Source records
Segment Open

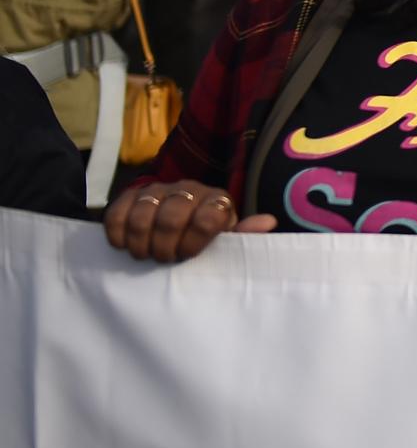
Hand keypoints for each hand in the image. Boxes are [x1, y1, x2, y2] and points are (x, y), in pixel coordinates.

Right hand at [104, 179, 275, 262]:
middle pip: (172, 218)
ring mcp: (157, 189)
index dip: (194, 243)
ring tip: (146, 255)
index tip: (187, 256)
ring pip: (142, 216)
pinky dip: (118, 235)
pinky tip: (125, 246)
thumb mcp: (226, 238)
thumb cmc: (205, 236)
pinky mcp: (129, 195)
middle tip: (164, 259)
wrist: (176, 222)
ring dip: (141, 243)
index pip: (208, 217)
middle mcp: (187, 188)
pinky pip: (117, 213)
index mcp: (216, 199)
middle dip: (165, 247)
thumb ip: (244, 234)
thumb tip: (267, 222)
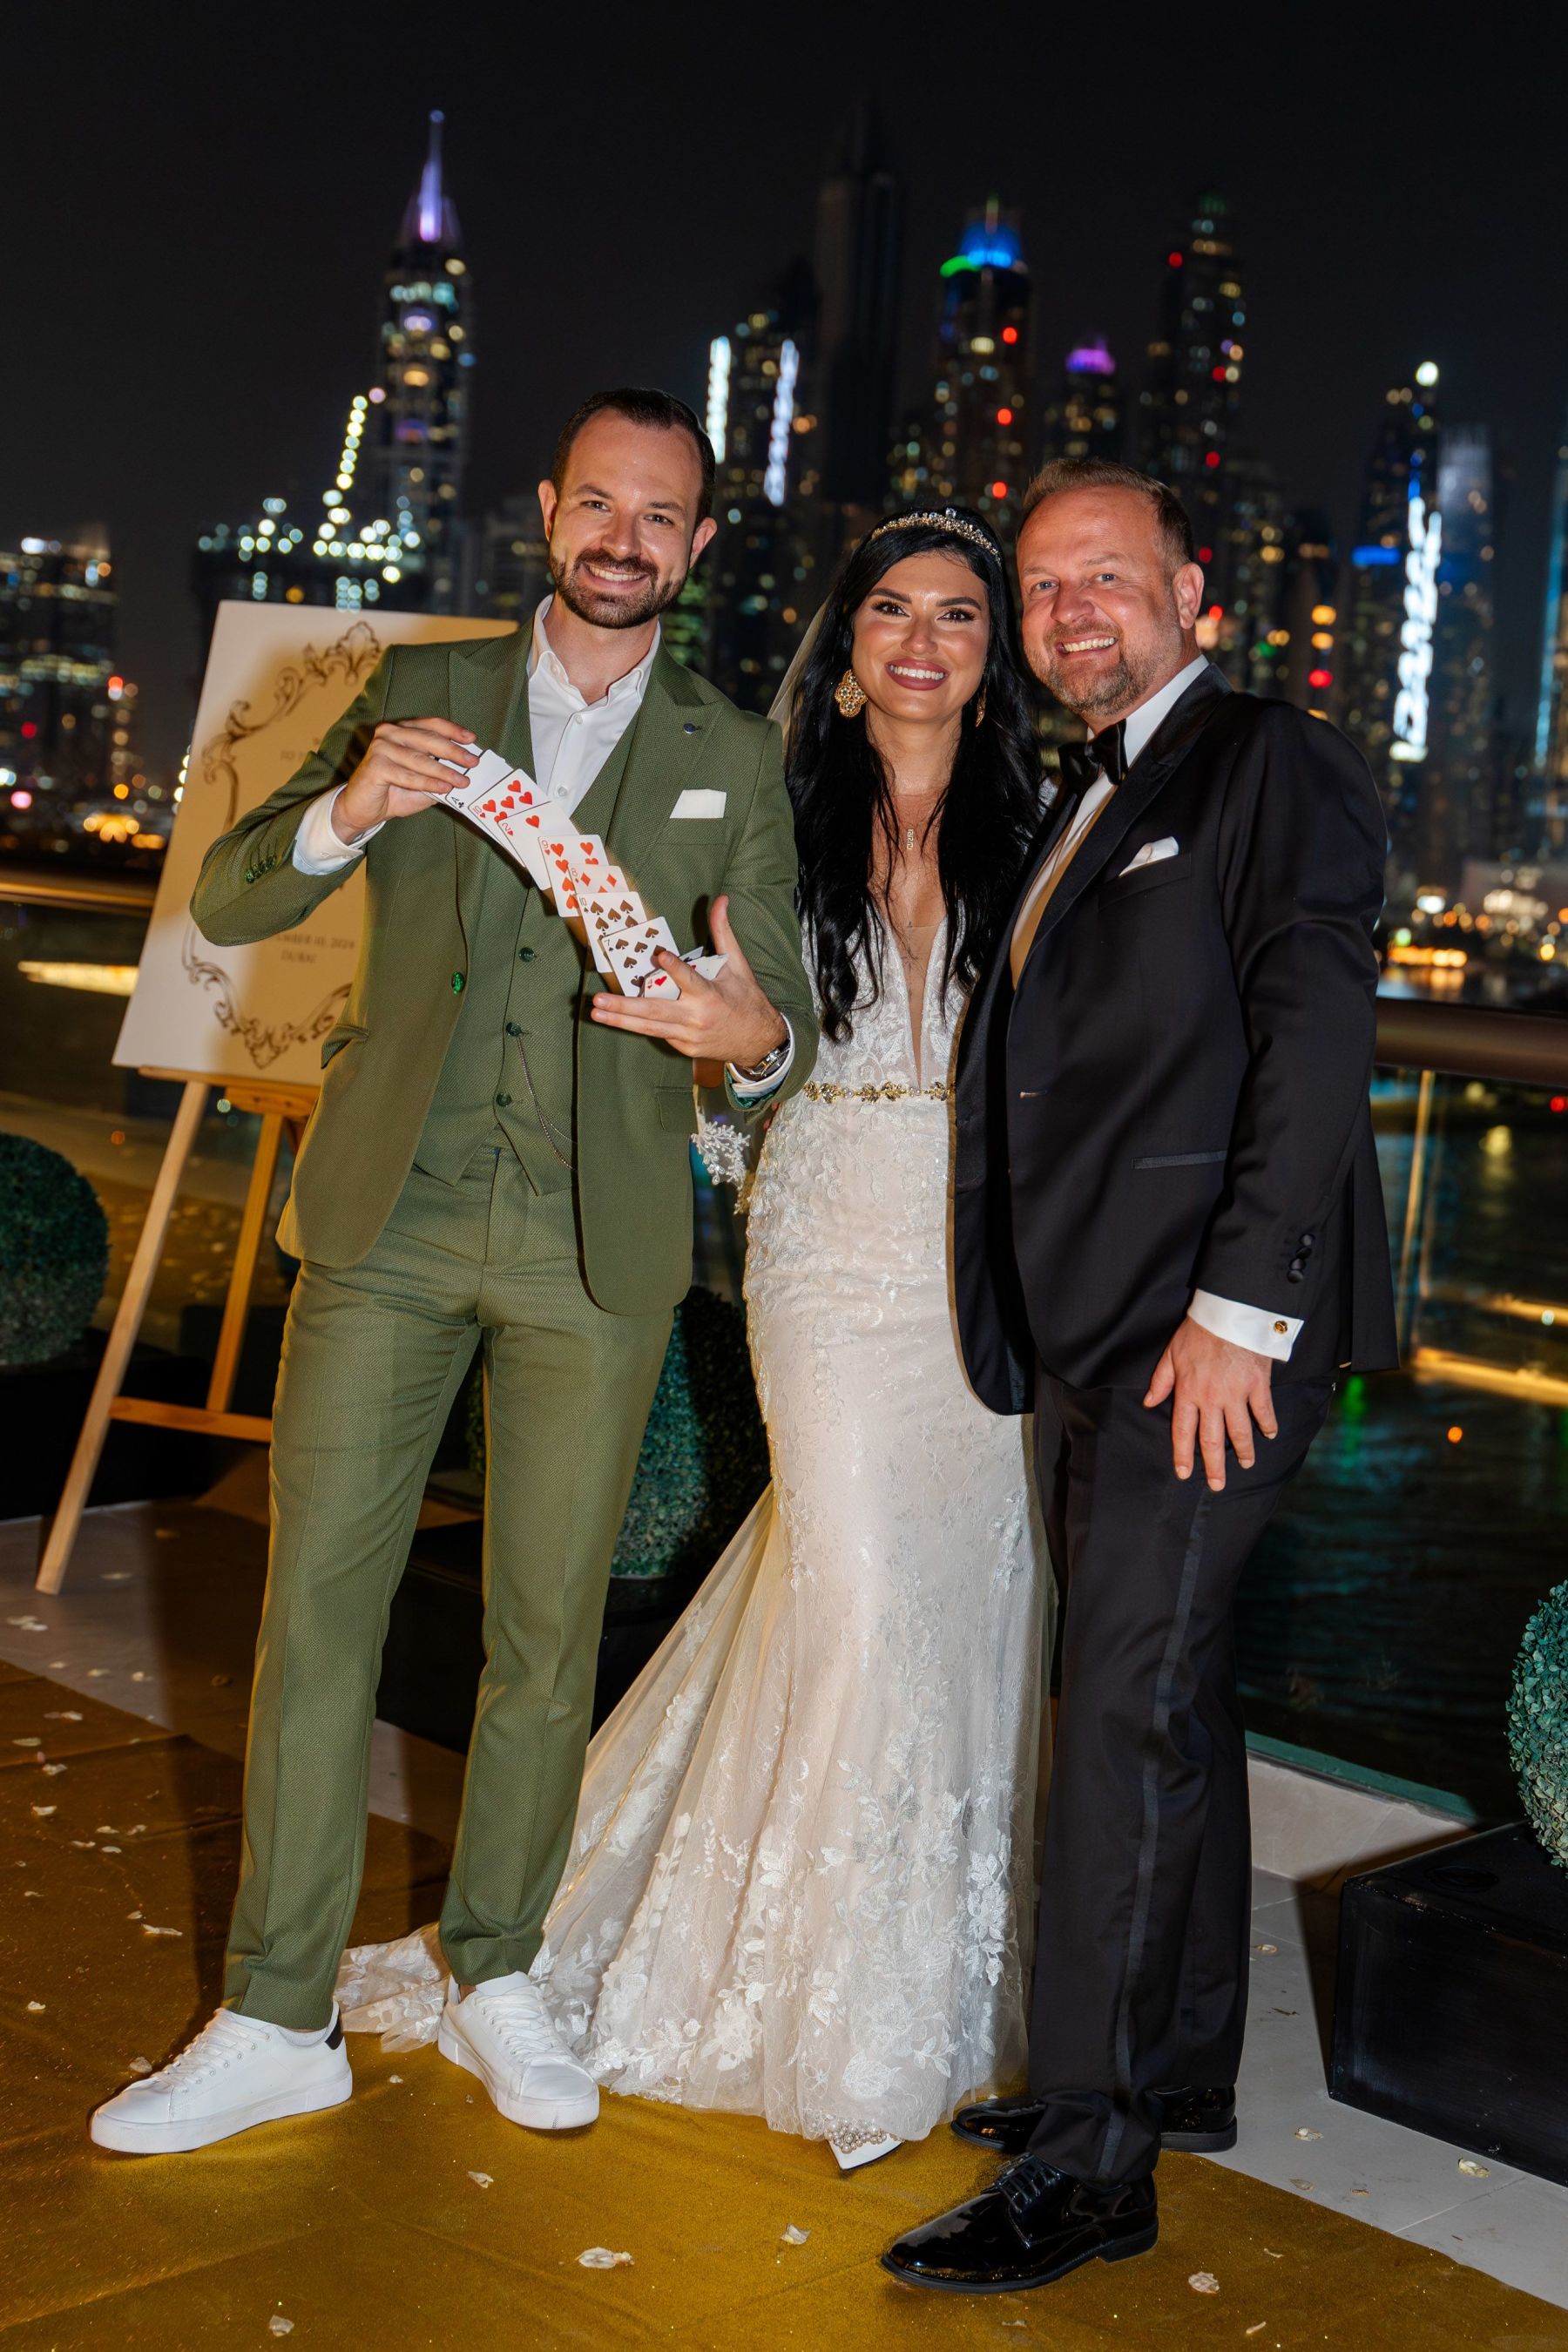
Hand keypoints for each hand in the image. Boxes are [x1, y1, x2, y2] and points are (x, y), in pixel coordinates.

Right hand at [333, 718, 477, 841]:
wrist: (363, 809)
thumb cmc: (392, 791)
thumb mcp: (423, 781)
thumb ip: (440, 773)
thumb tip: (466, 772)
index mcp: (401, 730)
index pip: (431, 725)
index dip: (452, 731)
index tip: (472, 739)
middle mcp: (389, 733)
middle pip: (428, 739)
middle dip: (453, 751)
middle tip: (472, 762)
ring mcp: (380, 748)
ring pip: (420, 759)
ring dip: (444, 771)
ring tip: (462, 781)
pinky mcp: (375, 766)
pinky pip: (408, 775)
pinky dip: (428, 782)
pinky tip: (444, 788)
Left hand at [588, 895, 787, 1069]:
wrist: (758, 1041)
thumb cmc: (746, 998)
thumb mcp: (737, 964)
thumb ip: (723, 932)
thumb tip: (722, 899)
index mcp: (711, 995)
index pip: (690, 979)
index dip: (675, 969)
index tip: (660, 957)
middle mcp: (697, 1018)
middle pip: (655, 1011)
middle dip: (624, 1006)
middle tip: (598, 999)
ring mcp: (689, 1036)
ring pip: (649, 1028)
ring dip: (620, 1021)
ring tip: (596, 1013)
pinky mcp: (685, 1048)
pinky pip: (660, 1033)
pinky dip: (641, 1026)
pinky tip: (618, 1019)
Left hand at [1143, 1315, 1276, 1490]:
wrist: (1228, 1313)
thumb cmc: (1197, 1332)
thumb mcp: (1171, 1355)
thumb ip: (1161, 1381)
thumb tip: (1150, 1403)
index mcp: (1188, 1392)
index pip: (1183, 1431)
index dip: (1183, 1455)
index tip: (1183, 1473)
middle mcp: (1211, 1398)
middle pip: (1212, 1440)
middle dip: (1215, 1466)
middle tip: (1218, 1485)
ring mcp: (1236, 1393)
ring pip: (1240, 1431)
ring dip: (1244, 1451)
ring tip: (1247, 1465)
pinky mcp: (1258, 1385)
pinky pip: (1263, 1411)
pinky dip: (1267, 1425)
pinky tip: (1269, 1435)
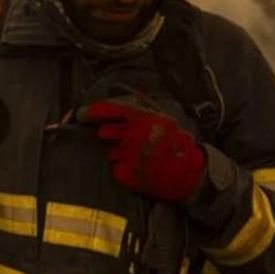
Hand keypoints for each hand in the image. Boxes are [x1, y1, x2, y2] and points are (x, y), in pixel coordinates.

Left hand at [78, 98, 205, 202]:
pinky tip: (137, 166)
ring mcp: (130, 156)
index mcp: (146, 119)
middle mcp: (136, 136)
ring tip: (136, 154)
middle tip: (111, 136)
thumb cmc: (177, 144)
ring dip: (116, 152)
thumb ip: (139, 109)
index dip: (93, 111)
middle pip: (104, 132)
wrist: (190, 175)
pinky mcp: (127, 174)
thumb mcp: (163, 119)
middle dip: (105, 133)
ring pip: (109, 151)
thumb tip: (115, 98)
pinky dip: (122, 167)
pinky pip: (115, 167)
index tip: (83, 114)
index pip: (110, 109)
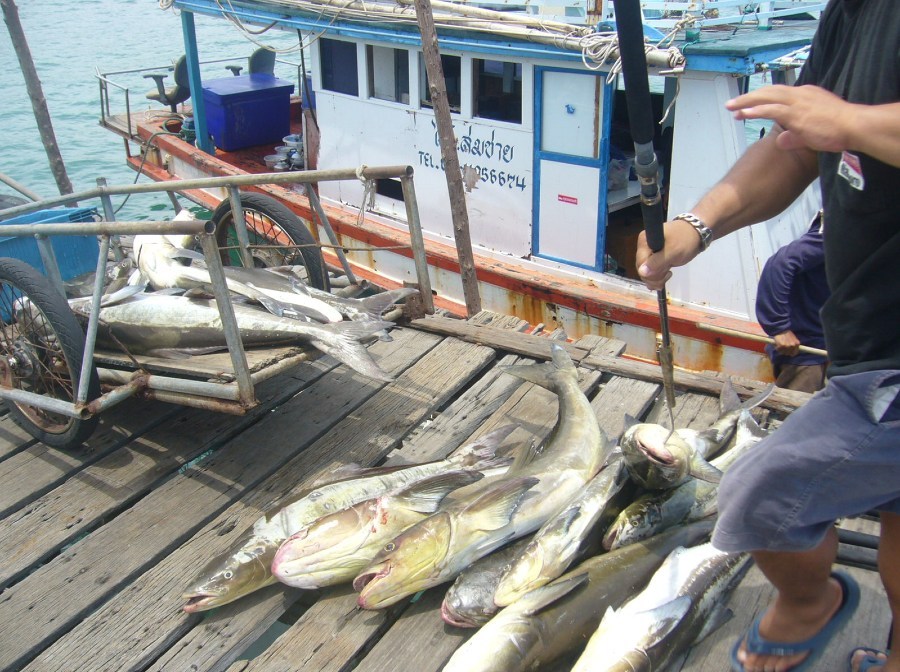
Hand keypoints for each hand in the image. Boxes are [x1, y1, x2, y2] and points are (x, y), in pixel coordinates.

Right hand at [636, 218, 704, 290]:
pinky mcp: (653, 257)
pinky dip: (657, 276)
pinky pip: (650, 271)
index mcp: (644, 241)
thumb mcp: (673, 251)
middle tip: (669, 274)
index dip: (651, 273)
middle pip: (641, 269)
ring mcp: (648, 252)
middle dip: (654, 277)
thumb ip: (657, 262)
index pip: (640, 264)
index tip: (667, 273)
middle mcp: (643, 246)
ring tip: (669, 274)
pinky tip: (666, 274)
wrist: (696, 233)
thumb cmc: (685, 240)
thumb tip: (641, 272)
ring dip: (656, 278)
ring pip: (645, 272)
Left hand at [726, 85, 853, 153]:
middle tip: (732, 104)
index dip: (761, 100)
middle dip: (749, 98)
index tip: (748, 107)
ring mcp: (798, 103)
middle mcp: (800, 94)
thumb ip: (796, 136)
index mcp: (806, 95)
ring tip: (732, 108)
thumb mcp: (814, 132)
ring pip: (767, 97)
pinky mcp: (797, 113)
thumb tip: (781, 140)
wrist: (855, 126)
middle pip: (769, 92)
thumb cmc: (840, 130)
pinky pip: (772, 109)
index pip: (779, 94)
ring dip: (747, 102)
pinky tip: (744, 113)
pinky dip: (757, 110)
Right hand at [773, 330, 800, 356]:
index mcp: (797, 344)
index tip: (788, 352)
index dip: (791, 353)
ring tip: (780, 346)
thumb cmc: (787, 333)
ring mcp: (787, 346)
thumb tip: (792, 353)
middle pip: (788, 353)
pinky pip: (778, 350)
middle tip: (783, 348)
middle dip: (785, 352)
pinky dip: (777, 348)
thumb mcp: (793, 339)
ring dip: (781, 350)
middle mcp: (792, 345)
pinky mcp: (781, 345)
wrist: (781, 329)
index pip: (794, 353)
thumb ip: (793, 345)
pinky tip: (777, 344)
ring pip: (783, 352)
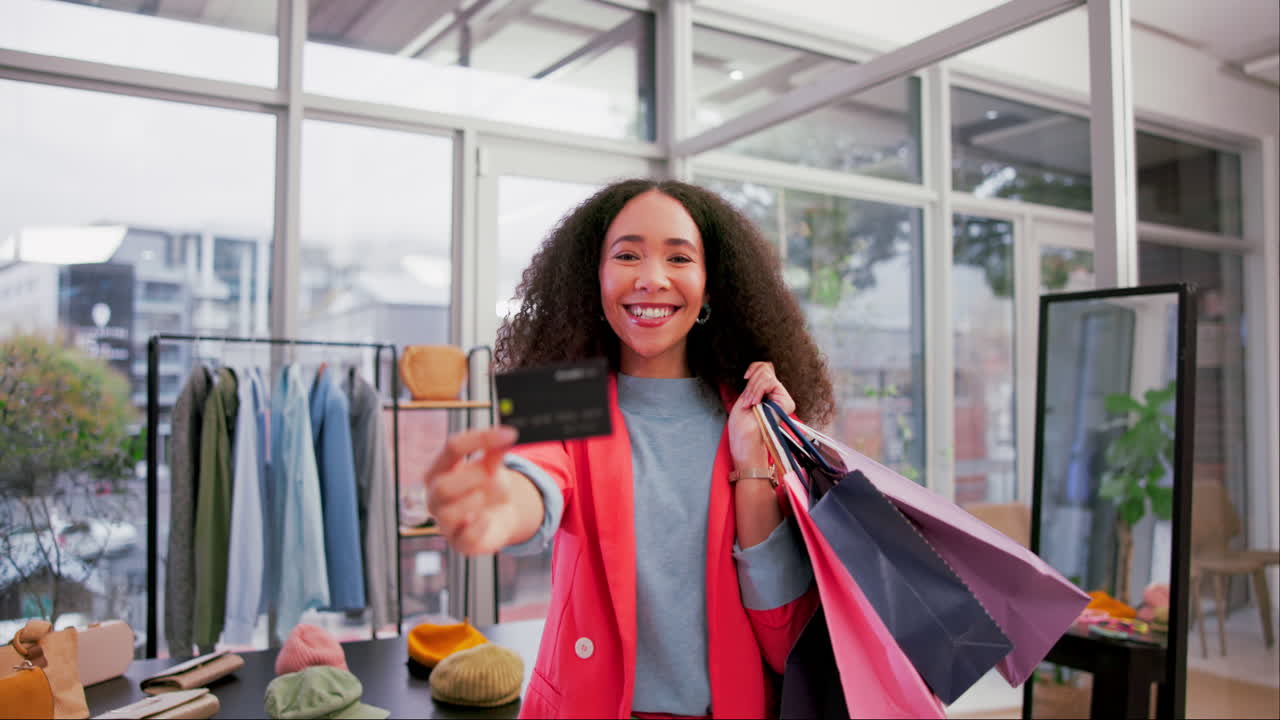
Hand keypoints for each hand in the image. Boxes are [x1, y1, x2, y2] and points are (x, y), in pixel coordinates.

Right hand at [424, 426, 519, 554]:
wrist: (500, 514)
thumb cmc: (487, 485)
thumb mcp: (492, 464)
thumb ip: (496, 450)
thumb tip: (507, 435)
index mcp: (439, 469)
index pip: (452, 447)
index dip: (480, 439)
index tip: (509, 435)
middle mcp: (435, 496)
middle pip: (442, 487)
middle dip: (473, 478)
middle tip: (490, 475)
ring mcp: (444, 522)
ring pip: (447, 515)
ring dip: (474, 502)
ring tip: (485, 497)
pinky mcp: (459, 543)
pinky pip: (464, 538)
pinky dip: (479, 526)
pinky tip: (487, 517)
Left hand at [727, 361, 795, 468]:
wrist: (744, 440)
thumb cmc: (742, 425)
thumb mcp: (746, 397)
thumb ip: (755, 382)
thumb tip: (762, 366)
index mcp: (767, 393)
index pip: (766, 369)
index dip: (755, 368)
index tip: (745, 377)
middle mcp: (778, 395)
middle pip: (766, 369)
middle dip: (751, 384)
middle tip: (747, 401)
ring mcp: (783, 399)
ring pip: (766, 376)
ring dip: (753, 389)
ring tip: (750, 404)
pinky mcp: (786, 402)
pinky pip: (770, 383)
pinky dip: (757, 390)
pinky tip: (755, 403)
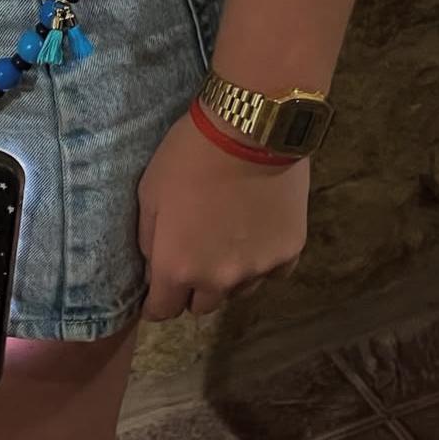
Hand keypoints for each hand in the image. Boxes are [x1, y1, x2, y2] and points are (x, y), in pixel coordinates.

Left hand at [137, 109, 309, 318]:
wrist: (249, 129)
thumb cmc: (189, 155)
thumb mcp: (149, 191)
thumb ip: (149, 239)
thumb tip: (154, 266)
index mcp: (177, 267)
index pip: (162, 311)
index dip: (156, 301)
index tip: (158, 287)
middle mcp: (217, 280)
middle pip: (201, 306)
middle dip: (193, 287)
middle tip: (195, 252)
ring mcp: (257, 269)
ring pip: (238, 291)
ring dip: (229, 273)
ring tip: (228, 234)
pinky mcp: (289, 253)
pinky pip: (272, 272)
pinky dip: (262, 258)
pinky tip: (258, 227)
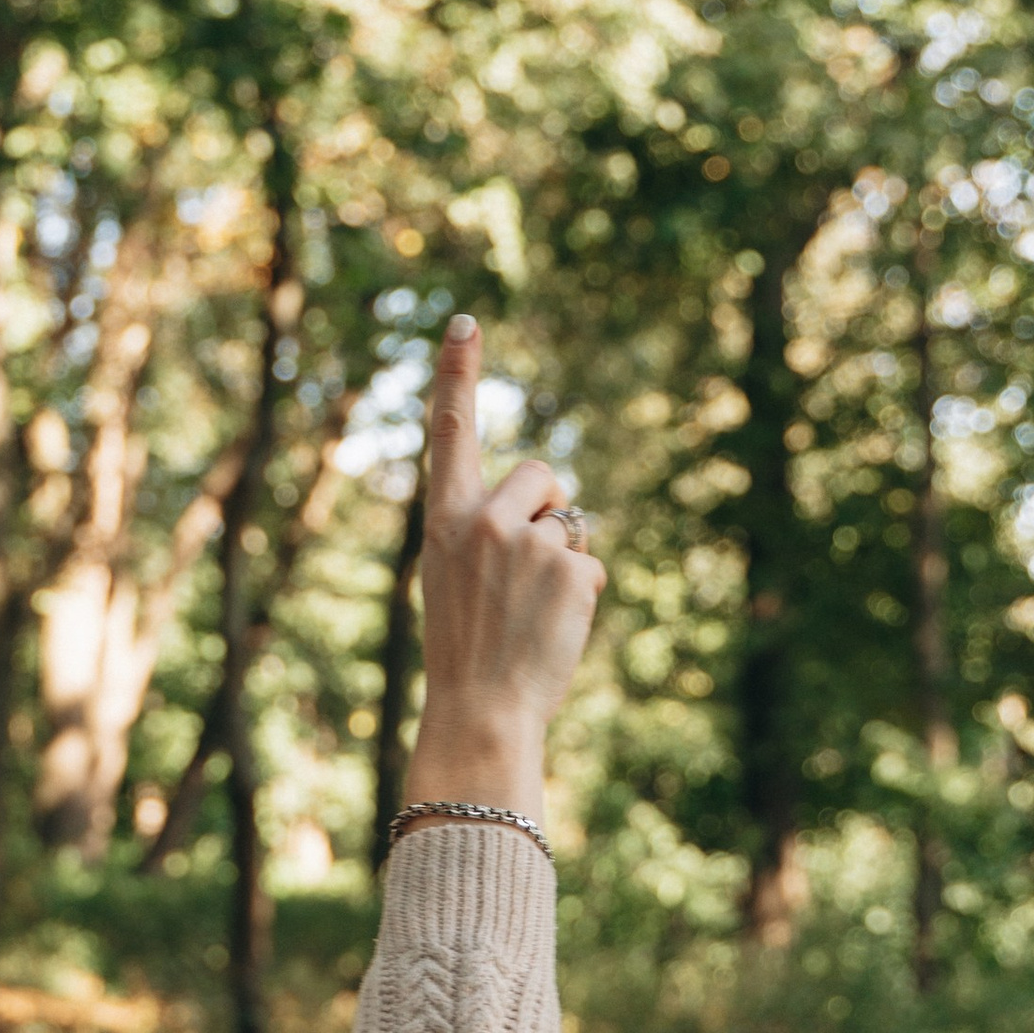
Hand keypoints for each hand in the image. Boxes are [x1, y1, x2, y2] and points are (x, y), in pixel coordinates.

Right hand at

Segment Closed

**Problem to solve:**
Of the lines above, retype only those from the line containing "middle mcp: (778, 395)" through the line containing "pinky dip: (757, 390)", including both, exactly.

**Written solution:**
middle mcp: (778, 395)
middle pip: (766, 369)
middle dip: (751, 384)
middle tip: (747, 401)
ring mcp: (783, 399)
ring pip: (766, 376)
ring dip: (753, 389)
ring tip: (750, 404)
pinky mcp: (786, 402)
pinky pip: (770, 383)
pinky dip: (757, 390)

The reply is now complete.